Repetitive corticofugal activity drives polysynaptic excitation onto IC GABA neurons
The dense convergence of intra-collicular excitation suggested by Figures 3 + 5 implies that corticofugal activity might drive spiking in IC glutamate neurons, subsequently causing polysynaptic EPSPs in IC GABA neurons. In this context, local recurrent excitation would amplify auditory corticofugal signals onto IC GABA neurons independently of strong monosynaptic innervation. We tested this hypothesis by repetitively stimulating Chronos-expressing corticofugal axons (25 flashes at 50 Hz) while recording from GABA or glutamate neurons in VGAT-cre x Ai14 mice; these stimulation parameters are within the physiological range of sound-evoked firing rates in corticofugal neurons (Williamson and Polley, 2019).
In a subset of GABA neurons (n = 21 neurons from N = 16 mice), train stimuli triggered asynchronous barrages of large amplitude EPSPs that could be evoked even when single light flashes resulted in either weak or inapparent EPSPs (Figure 6A,B). Strikingly, these EPSP barrages were sometimes powerful enough to drive spikes even when the membrane potential was hyperpolarized with bias current to prevent tonic firing (Supplemental Figure 3). Close inspection of the raw traces indicated that these asynchronous EPSPs are generated by polysynaptic activity rather than monosynaptic inputs from auditory cortex: EPSPs occurred with a variable delay and displayed considerable temporal jitter in their onset following individual light flashes (Figure 6C). Additional examples of polysynaptic EPSPs in IC GABA neurons are provided in Supplemental Figure 4. Interestingly, EPSP barrages with long and variable latencies were less common in glutamate neurons (n = 2 neurons from N = 2 mice). Instead, single and train stimuli almost exclusively generated short latency EPSPs that were temporally locked to individual light pulses (Figure 6D-F; n = 14 neurons from N = 8 mice), as expected from dense monosynaptic connectivity of corticofugal axons onto IC glutamate neurons.

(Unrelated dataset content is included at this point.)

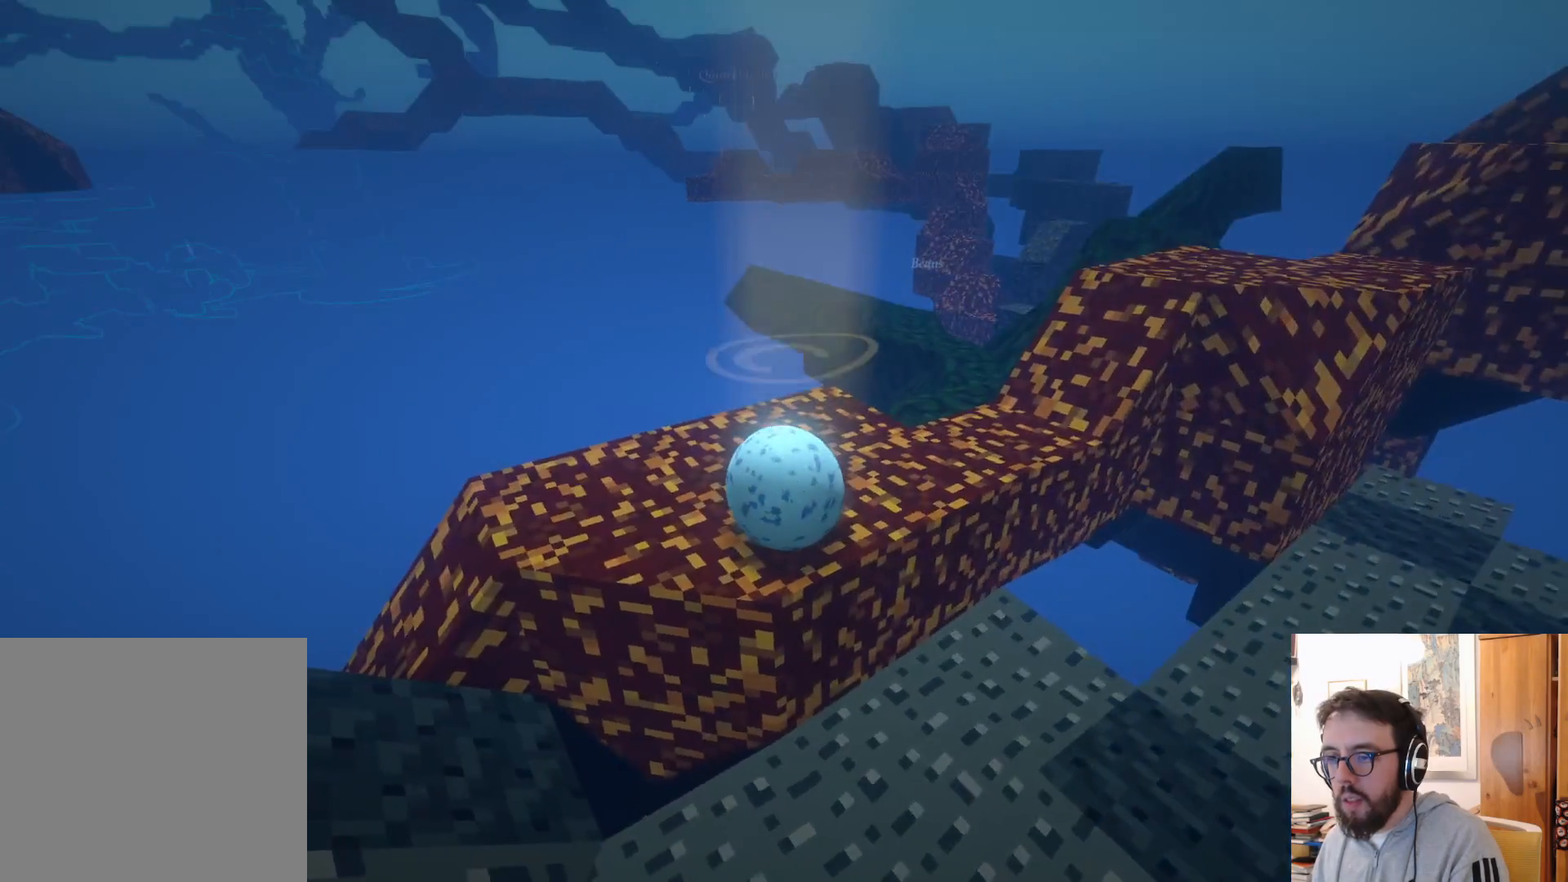
{"buttons": [], "left_stick": "up-right", "right_stick": "center", "events": [[217, "right_stick", "right"], [434, "right_stick", "center"]]}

The difference in EPSP timing between GABA and glutamate neurons is further apparent when the EPSP latencies after each pulse in the stimulus train are plotted as latency histograms for the two example cells in panels A-F: Whereas EPSPs in the glutamate neuron reliably occur ∼3-4 ms following each pulse (Figure 6G), EPSP onsets in the GABA neuron are temporally dispersed over 10 ms following light stimuli (Figure 6H). Consequently, double gaussian fits to the data reveal two clear peaks at ∼3 and ∼7 ms in the histogram from the GABA neuron, but not in the data from the example glutamate neuron (see also Supplemental Figure 4C,F). A qualitatively similar result can be observed when averaging the membrane potential waveform of the example glutamate and GABA neurons following each light pulse in the 50 Hz train (Figure 6I): The cycle averages from the glutamate and GABA neurons show one and two peaks, respectively. We interpret the first short-latency peak as reflecting the monosynaptic input from corticofugal synapses, while the later, more temporally-jittered EPSPs reflect recurrent excitation from local IC glutamate neurons driven to spike by monosynaptic corticofugal inputs. Altogether, these data show that repetitive corticofugal activity triggers powerful recurrent excitation in shell IC GABA neurons.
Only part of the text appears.